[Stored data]
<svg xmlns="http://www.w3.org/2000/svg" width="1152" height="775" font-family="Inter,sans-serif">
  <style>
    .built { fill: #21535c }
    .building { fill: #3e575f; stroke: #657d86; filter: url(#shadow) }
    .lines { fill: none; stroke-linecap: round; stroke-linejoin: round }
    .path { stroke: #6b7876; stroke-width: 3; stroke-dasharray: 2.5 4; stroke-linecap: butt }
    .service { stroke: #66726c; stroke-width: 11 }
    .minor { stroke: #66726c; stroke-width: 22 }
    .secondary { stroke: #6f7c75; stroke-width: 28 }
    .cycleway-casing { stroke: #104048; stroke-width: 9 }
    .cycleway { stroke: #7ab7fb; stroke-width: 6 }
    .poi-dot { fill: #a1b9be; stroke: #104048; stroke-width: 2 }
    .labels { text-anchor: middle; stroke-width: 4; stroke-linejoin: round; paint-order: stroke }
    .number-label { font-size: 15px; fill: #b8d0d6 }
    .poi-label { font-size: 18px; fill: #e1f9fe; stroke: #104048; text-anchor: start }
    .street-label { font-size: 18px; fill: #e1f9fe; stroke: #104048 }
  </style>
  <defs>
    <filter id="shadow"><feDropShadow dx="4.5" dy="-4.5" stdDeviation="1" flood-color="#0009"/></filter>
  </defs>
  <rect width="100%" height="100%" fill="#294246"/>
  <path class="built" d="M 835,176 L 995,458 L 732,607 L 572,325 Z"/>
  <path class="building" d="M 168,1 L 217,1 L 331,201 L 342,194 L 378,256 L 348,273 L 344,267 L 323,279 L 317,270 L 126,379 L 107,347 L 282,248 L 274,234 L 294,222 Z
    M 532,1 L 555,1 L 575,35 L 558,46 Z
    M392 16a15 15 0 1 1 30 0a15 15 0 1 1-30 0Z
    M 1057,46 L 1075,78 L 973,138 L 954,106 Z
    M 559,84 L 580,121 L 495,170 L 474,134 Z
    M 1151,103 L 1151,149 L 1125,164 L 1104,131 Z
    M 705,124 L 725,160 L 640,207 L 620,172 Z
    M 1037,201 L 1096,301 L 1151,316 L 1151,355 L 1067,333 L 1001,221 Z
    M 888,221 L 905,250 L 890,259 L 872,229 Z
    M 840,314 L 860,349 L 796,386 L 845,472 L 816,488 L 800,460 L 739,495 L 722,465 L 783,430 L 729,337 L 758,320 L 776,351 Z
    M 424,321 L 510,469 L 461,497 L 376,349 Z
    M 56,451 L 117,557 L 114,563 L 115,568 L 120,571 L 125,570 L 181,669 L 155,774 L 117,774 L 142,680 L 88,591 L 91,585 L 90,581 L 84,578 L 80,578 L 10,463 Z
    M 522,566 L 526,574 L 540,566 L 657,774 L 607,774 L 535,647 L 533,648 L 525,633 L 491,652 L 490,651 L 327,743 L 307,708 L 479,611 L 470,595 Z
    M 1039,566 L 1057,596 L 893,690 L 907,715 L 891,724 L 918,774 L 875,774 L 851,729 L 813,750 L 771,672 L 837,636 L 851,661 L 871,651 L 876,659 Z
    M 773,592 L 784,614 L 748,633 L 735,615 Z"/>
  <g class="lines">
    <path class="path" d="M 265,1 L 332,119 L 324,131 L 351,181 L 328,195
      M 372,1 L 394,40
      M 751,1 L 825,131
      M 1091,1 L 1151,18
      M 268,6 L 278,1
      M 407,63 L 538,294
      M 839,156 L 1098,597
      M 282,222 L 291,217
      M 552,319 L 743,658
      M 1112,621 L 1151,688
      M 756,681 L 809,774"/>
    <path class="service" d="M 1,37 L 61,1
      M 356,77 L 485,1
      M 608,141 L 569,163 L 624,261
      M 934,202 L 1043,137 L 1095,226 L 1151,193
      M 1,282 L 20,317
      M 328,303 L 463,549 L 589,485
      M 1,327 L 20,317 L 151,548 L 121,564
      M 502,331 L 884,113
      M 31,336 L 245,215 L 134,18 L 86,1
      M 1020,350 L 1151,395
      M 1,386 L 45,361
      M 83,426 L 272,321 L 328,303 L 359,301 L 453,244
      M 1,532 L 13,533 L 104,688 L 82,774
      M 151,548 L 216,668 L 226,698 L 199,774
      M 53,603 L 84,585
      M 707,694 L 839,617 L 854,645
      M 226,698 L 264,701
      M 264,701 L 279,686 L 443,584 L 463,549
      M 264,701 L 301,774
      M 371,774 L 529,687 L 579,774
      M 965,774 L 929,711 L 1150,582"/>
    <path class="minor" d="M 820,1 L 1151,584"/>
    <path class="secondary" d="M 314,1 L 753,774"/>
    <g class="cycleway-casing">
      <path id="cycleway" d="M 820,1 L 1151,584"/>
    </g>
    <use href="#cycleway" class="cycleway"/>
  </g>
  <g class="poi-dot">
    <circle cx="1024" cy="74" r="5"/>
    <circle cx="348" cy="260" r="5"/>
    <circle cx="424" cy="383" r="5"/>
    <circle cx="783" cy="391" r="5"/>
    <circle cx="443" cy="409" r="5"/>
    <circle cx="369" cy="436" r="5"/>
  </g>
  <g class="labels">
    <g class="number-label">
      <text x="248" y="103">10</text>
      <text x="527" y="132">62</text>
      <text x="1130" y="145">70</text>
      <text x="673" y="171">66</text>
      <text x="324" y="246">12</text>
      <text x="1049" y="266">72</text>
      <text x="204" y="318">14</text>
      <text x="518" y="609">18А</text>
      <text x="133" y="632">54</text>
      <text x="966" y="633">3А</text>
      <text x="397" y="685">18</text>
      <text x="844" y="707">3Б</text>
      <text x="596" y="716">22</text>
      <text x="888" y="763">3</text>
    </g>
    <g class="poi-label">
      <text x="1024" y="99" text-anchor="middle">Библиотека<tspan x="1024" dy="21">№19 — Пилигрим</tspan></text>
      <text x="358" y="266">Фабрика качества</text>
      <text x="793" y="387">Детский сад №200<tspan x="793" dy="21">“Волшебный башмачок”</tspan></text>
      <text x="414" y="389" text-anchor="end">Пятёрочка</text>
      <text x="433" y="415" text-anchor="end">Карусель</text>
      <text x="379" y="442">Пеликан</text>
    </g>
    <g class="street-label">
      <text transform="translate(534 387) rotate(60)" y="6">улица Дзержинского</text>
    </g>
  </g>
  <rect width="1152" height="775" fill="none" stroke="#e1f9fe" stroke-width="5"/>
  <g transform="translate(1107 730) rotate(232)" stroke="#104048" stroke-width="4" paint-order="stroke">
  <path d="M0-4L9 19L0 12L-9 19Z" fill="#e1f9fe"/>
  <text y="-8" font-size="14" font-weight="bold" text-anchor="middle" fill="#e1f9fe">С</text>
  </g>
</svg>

Directions: Retyping every line above exactly is all that is needed.

Answer space:
<svg xmlns="http://www.w3.org/2000/svg" width="1152" height="775" font-family="Inter,sans-serif">
  <style>
    .built { fill: #21535c }
    .building { fill: #3e575f; stroke: #657d86; filter: url(#shadow) }
    .lines { fill: none; stroke-linecap: round; stroke-linejoin: round }
    .path { stroke: #6b7876; stroke-width: 3; stroke-dasharray: 2.5 4; stroke-linecap: butt }
    .service { stroke: #66726c; stroke-width: 11 }
    .minor { stroke: #66726c; stroke-width: 22 }
    .secondary { stroke: #6f7c75; stroke-width: 28 }
    .cycleway-casing { stroke: #104048; stroke-width: 9 }
    .cycleway { stroke: #7ab7fb; stroke-width: 6 }
    .poi-dot { fill: #a1b9be; stroke: #104048; stroke-width: 2 }
    .labels { text-anchor: middle; stroke-width: 4; stroke-linejoin: round; paint-order: stroke }
    .number-label { font-size: 15px; fill: #b8d0d6 }
    .poi-label { font-size: 18px; fill: #e1f9fe; stroke: #104048; text-anchor: start }
    .street-label { font-size: 18px; fill: #e1f9fe; stroke: #104048 }
  </style>
  <defs>
    <filter id="shadow"><feDropShadow dx="4.5" dy="-4.5" stdDeviation="1" flood-color="#0009"/></filter>
  </defs>
  <rect width="100%" height="100%" fill="#294246"/>
  <path class="built" d="M 835,176 L 995,458 L 732,607 L 572,325 Z"/>
  <path class="building" d="M 168,1 L 217,1 L 331,201 L 342,194 L 378,256 L 348,273 L 344,267 L 323,279 L 317,270 L 126,379 L 107,347 L 282,248 L 274,234 L 294,222 Z
    M 532,1 L 555,1 L 575,35 L 558,46 Z
    M392 16a15 15 0 1 1 30 0a15 15 0 1 1-30 0Z
    M 1057,46 L 1075,78 L 973,138 L 954,106 Z
    M 559,84 L 580,121 L 495,170 L 474,134 Z
    M 1151,103 L 1151,149 L 1125,164 L 1104,131 Z
    M 705,124 L 725,160 L 640,207 L 620,172 Z
    M 1037,201 L 1096,301 L 1151,316 L 1151,355 L 1067,333 L 1001,221 Z
    M 888,221 L 905,250 L 890,259 L 872,229 Z
    M 840,314 L 860,349 L 796,386 L 845,472 L 816,488 L 800,460 L 739,495 L 722,465 L 783,430 L 729,337 L 758,320 L 776,351 Z
    M 424,321 L 510,469 L 461,497 L 376,349 Z
    M 56,451 L 117,557 L 114,563 L 115,568 L 120,571 L 125,570 L 181,669 L 155,774 L 117,774 L 142,680 L 88,591 L 91,585 L 90,581 L 84,578 L 80,578 L 10,463 Z
    M 522,566 L 526,574 L 540,566 L 657,774 L 607,774 L 535,647 L 533,648 L 525,633 L 491,652 L 490,651 L 327,743 L 307,708 L 479,611 L 470,595 Z
    M 1039,566 L 1057,596 L 893,690 L 907,715 L 891,724 L 918,774 L 875,774 L 851,729 L 813,750 L 771,672 L 837,636 L 851,661 L 871,651 L 876,659 Z
    M 773,592 L 784,614 L 748,633 L 735,615 Z"/>
  <g class="lines">
    <path class="path" d="M 265,1 L 332,119 L 324,131 L 351,181 L 328,195
      M 372,1 L 394,40
      M 751,1 L 825,131
      M 1091,1 L 1151,18
      M 268,6 L 278,1
      M 407,63 L 538,294
      M 839,156 L 1098,597
      M 282,222 L 291,217
      M 552,319 L 743,658
      M 1112,621 L 1151,688
      M 756,681 L 809,774"/>
    <path class="service" d="M 1,37 L 61,1
      M 356,77 L 485,1
      M 608,141 L 569,163 L 624,261
      M 934,202 L 1043,137 L 1095,226 L 1151,193
      M 1,282 L 20,317
      M 328,303 L 463,549 L 589,485
      M 1,327 L 20,317 L 151,548 L 121,564
      M 502,331 L 884,113
      M 31,336 L 245,215 L 134,18 L 86,1
      M 1020,350 L 1151,395
      M 1,386 L 45,361
      M 83,426 L 272,321 L 328,303 L 359,301 L 453,244
      M 1,532 L 13,533 L 104,688 L 82,774
      M 151,548 L 216,668 L 226,698 L 199,774
      M 53,603 L 84,585
      M 707,694 L 839,617 L 854,645
      M 226,698 L 264,701
      M 264,701 L 279,686 L 443,584 L 463,549
      M 264,701 L 301,774
      M 371,774 L 529,687 L 579,774
      M 965,774 L 929,711 L 1150,582"/>
    <path class="minor" d="M 820,1 L 1151,584"/>
    <path class="secondary" d="M 314,1 L 753,774"/>
    <g class="cycleway-casing">
      <path id="cycleway" d="M 820,1 L 1151,584"/>
    </g>
    <use href="#cycleway" class="cycleway"/>
  </g>
  <g class="poi-dot">
    <circle cx="1024" cy="74" r="5"/>
    <circle cx="348" cy="260" r="5"/>
    <circle cx="424" cy="383" r="5"/>
    <circle cx="783" cy="391" r="5"/>
    <circle cx="443" cy="409" r="5"/>
    <circle cx="369" cy="436" r="5"/>
  </g>
  <g class="labels">
    <g class="number-label">
      <text x="248" y="103">10</text>
      <text x="527" y="132">62</text>
      <text x="1130" y="145">70</text>
      <text x="673" y="171">66</text>
      <text x="324" y="246">12</text>
      <text x="1049" y="266">72</text>
      <text x="204" y="318">14</text>
      <text x="518" y="609">18А</text>
      <text x="133" y="632">54</text>
      <text x="966" y="633">3А</text>
      <text x="397" y="685">18</text>
      <text x="844" y="707">3Б</text>
      <text x="596" y="716">22</text>
      <text x="888" y="763">3</text>
    </g>
    <g class="poi-label">
      <text x="1024" y="99" text-anchor="middle">Библиотека<tspan x="1024" dy="21">№19 — Пилигрим</tspan></text>
      <text x="358" y="266">Фабрика качества</text>
      <text x="793" y="387">Детский сад №200<tspan x="793" dy="21">“Волшебный башмачок”</tspan></text>
      <text x="414" y="389" text-anchor="end">Пятёрочка</text>
      <text x="433" y="415" text-anchor="end">Карусель</text>
      <text x="379" y="442">Пеликан</text>
    </g>
    <g class="street-label">
      <text transform="translate(534 387) rotate(60)" y="6">улица Дзержинского</text>
    </g>
  </g>
  <rect width="1152" height="775" fill="none" stroke="#e1f9fe" stroke-width="5"/>
  <g transform="translate(1107 730) rotate(232)" stroke="#104048" stroke-width="4" paint-order="stroke">
  <path d="M0-4L9 19L0 12L-9 19Z" fill="#e1f9fe"/>
  <text y="-8" font-size="14" font-weight="bold" text-anchor="middle" fill="#e1f9fe">С</text>
  </g>
</svg>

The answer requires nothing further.